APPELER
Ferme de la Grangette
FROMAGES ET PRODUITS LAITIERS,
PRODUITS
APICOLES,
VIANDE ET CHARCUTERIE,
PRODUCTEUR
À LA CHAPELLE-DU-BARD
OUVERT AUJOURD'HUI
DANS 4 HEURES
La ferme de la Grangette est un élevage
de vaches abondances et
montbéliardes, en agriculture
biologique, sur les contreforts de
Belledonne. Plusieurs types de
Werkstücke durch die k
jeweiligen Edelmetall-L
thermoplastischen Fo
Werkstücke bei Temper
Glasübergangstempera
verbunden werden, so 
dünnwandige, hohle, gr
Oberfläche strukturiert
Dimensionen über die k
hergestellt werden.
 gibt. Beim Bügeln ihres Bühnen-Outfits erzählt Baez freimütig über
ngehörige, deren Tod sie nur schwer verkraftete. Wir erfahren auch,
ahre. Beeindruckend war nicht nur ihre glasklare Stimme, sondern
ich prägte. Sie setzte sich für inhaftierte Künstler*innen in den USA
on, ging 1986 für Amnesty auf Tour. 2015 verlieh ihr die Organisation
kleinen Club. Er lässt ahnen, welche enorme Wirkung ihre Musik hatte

----------

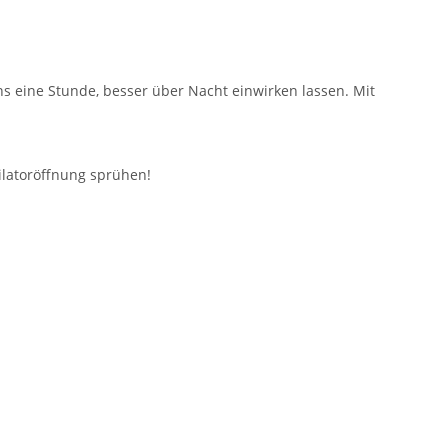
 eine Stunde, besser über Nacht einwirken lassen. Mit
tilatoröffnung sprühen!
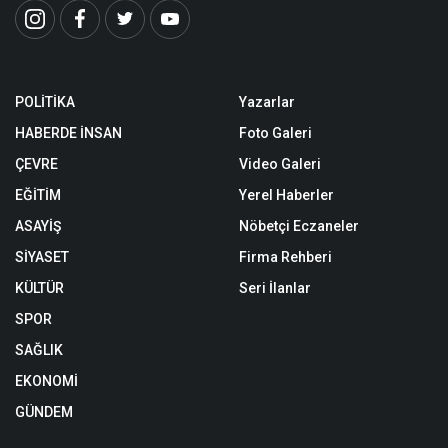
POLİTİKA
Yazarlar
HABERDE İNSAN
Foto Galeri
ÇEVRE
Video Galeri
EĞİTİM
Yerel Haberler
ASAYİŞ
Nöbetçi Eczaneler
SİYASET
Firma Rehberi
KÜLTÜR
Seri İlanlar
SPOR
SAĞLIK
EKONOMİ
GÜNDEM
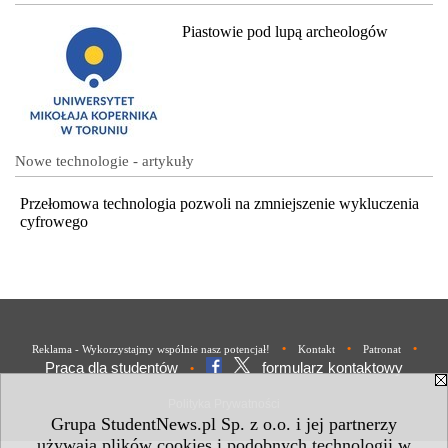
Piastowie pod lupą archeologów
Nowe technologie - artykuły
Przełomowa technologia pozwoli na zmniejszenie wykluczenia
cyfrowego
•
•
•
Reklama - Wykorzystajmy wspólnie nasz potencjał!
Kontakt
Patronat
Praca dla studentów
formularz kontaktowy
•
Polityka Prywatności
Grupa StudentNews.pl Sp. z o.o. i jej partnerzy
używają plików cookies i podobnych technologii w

----------

Give only the number of lines in the data that hold the string "PRODUITS".

Exercise output: 2